═══ GIVEN PASSAGE ═══

Novel network-based approach to integrate biological datasets for patient disease prediction

Abstract

Understanding the underlying genetic, molecular and environmental factors of disease is crucial to advance medicine from intervention to prevention. High-throughput omics technologies now enable cellular-scale analyses, yielding novel insights across many conditions. However, progress has been more limited in complex diseases, where heterogeneity in presentation, manifestation and response to treatment obscures underlying mechanisms and hampers the development of effective interventions. To advance our understanding of these conditions, we need methods that accommodate patient heterogeneity and jointly analyse multiple molecular layers, capturing the interplay among cellular components across omics. The integrative analysis of multiple omic measures using Machine Learning is a promising approach to obtain a detailed understanding of the key drivers of disease.

In this thesis we present a novel network-based framework for the integration of multi-omic datasets for patient disease prediction. The methodology, named Multi-Omic Graph Diagnosis (MOGDx), combines Patient Similarity Network representations with neural network encodings of omics using a Graph Neural Network (GNN) methodology. As such, this method accounts for patient heterogeneity while learning complex relationships between multiple omics. It builds on limitations observed in competing methodologies. It uses Similarity Network Fusion and imputation-based methods to include patients with partial data. It includes inductive GNNs allowing the framework to generalise to unseen data and new patients. Importantly, the framework incorporates a biologically interpretable encoder-based architecture which provides users with the opportunity to derive molecular insights from the prediction task.

This improved performance of MOGDx is demonstrated on three tumour cancer classification tasks from The Cancer Genome Atlas. It was further applied to the Parkinson’s Progression Markers Initiative dataset to explore the genetic, molecular and environmental influences of Parkinson’s disease (PD). PD is a neurodegenerative disease, with a heterogenous disease population. There are known genetic influences on the disease, with approximately 10% of cases attributable to pathogenic variants in a small number of genes. Patients with PD exhibit a wide range of symptoms. As a result, the interplay among genetic, molecular and environmental influences in PD is not yet fully understood.

We use MOGDx to perform cross-sectional and longitudinal analyses, showing there is a strong epigenetic modification occurring in individuals with a genetic predisposition to the disease. We further use MOGDx to group patients with similar symptoms and show improved interpretability when making predictions on the full heterogenous PD population. Finally, using a genetic signal to subtype the PD population, we highlight symptomatic and multi-omic differences, characterising each genetic subtype.

═══

[PROBLEM DESCRIPTION] Return the portion of the abstract on MOGDx that begins at the words "We use MOGDx" and stops after the words "each genetic subtype.", copied word for word. The entries play no part in this exercise.

═══ ENTRIES SHOWN ═══

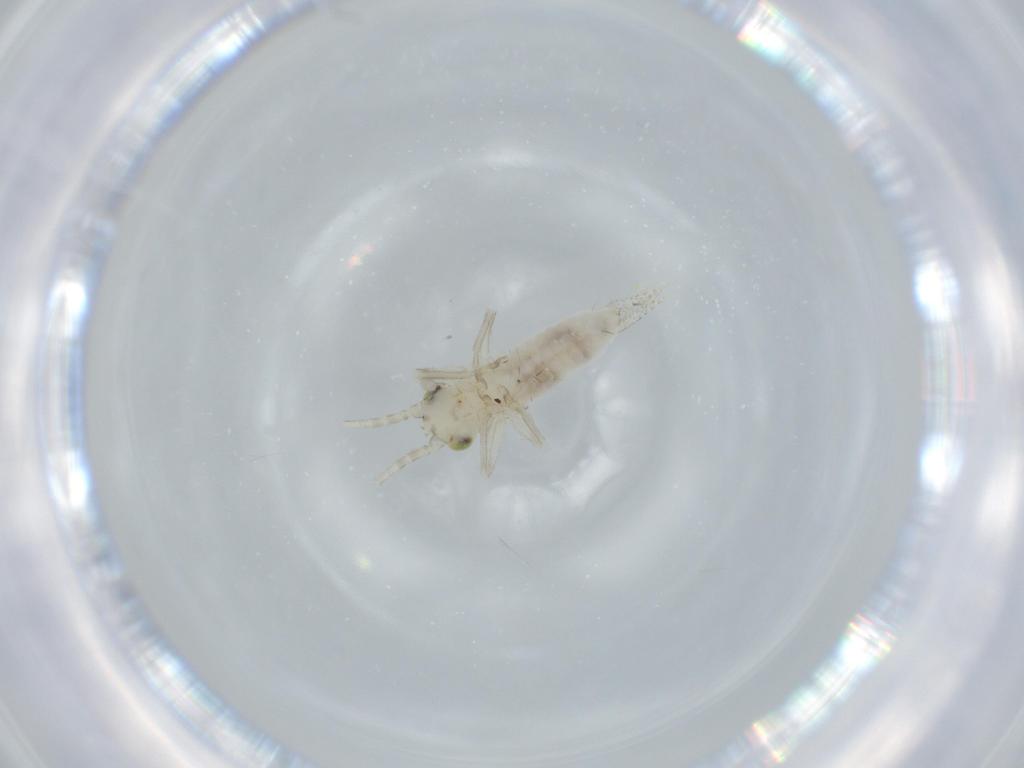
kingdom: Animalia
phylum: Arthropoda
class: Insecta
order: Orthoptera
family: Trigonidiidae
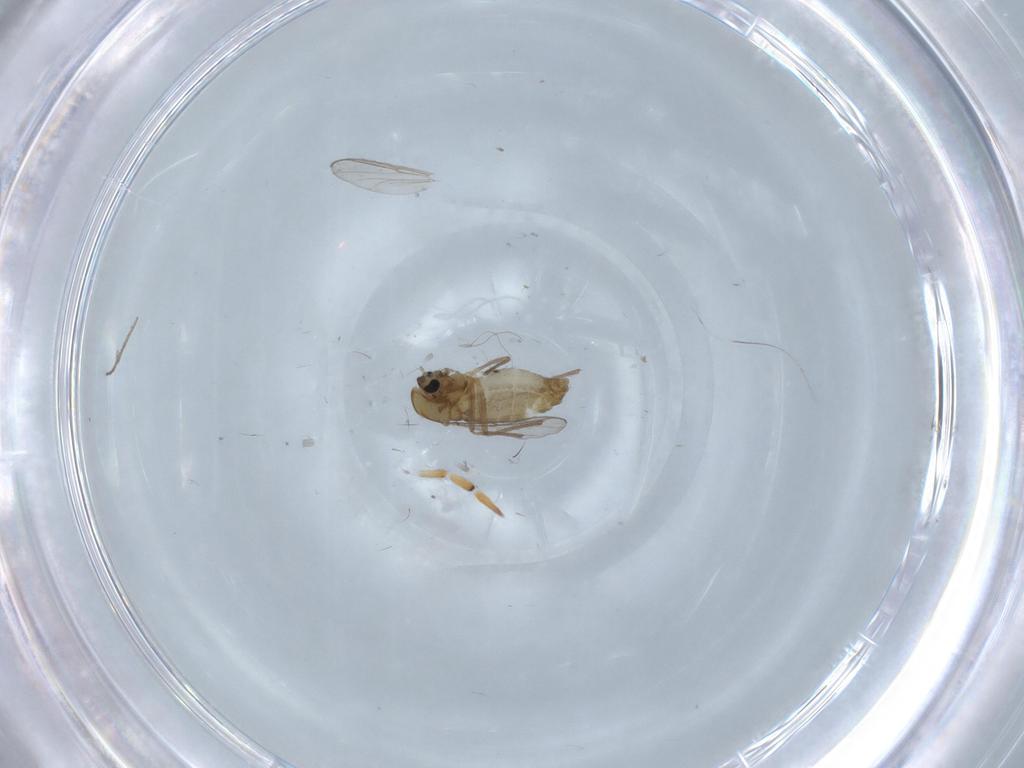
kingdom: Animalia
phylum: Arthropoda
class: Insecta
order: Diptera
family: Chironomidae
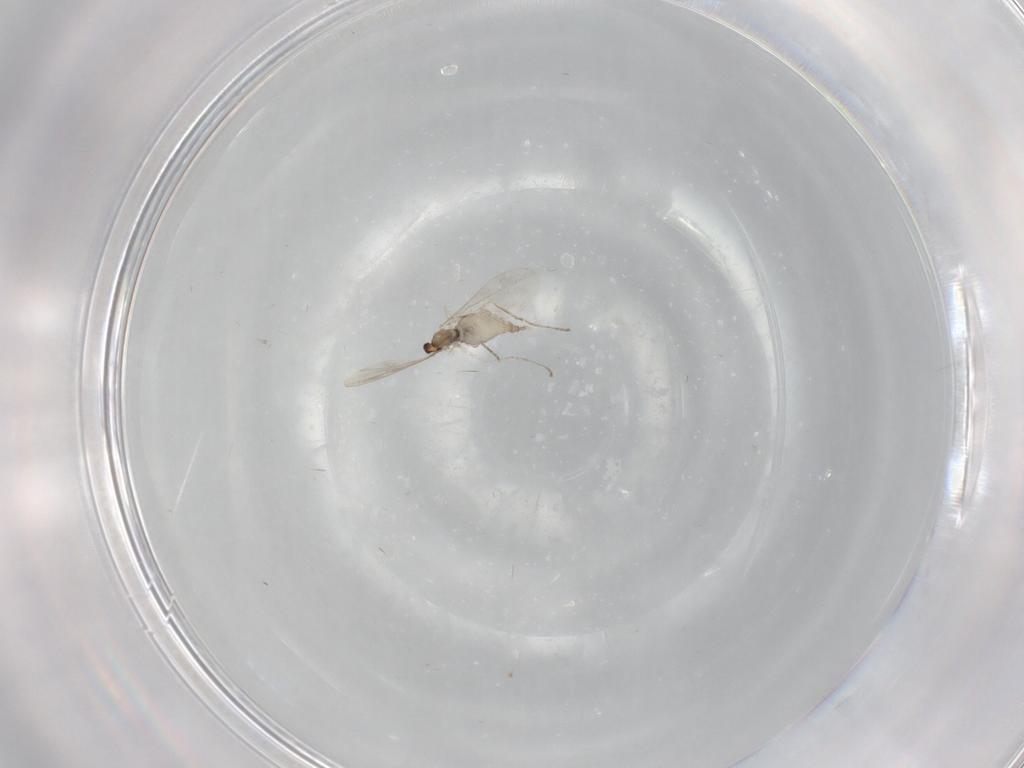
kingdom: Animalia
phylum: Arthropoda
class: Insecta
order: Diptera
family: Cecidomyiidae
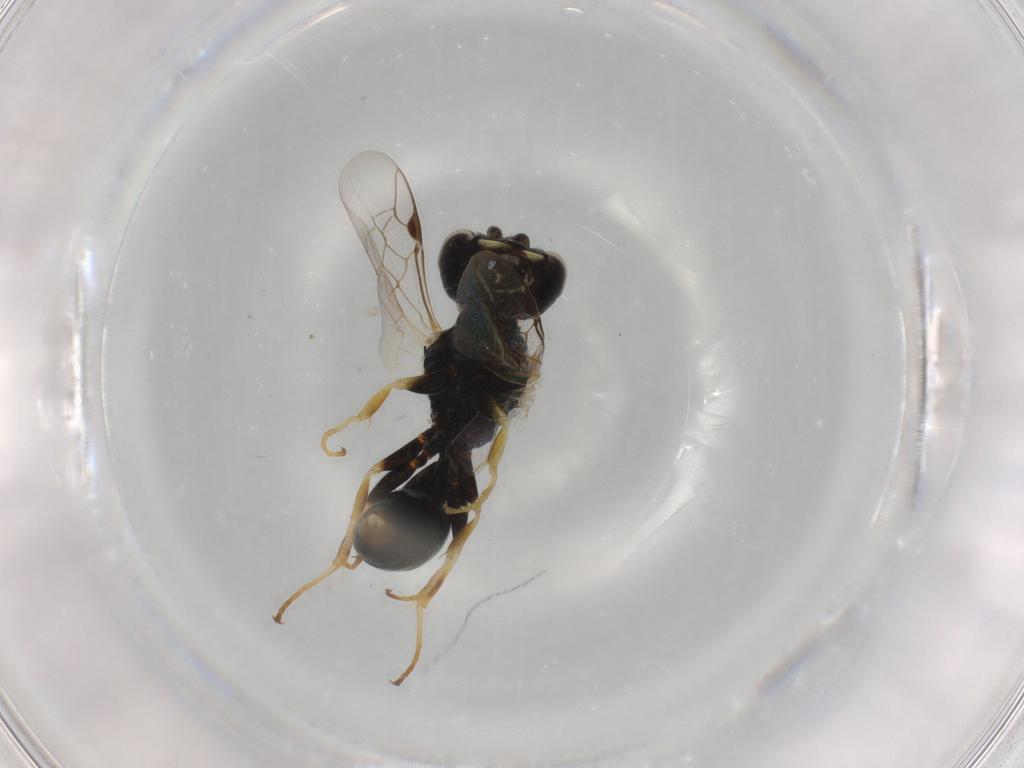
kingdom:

═══

[REPLY]
We use MOGDx to perform cross-sectional and longitudinal analyses, showing there is a strong epigenetic modification occurring in individuals with a genetic predisposition to the disease. We further use MOGDx to group patients with similar symptoms and show improved interpretability when making predictions on the full heterogenous PD population. Finally, using a genetic signal to subtype the PD population, we highlight symptomatic and multi-omic differences, characterising each genetic subtype.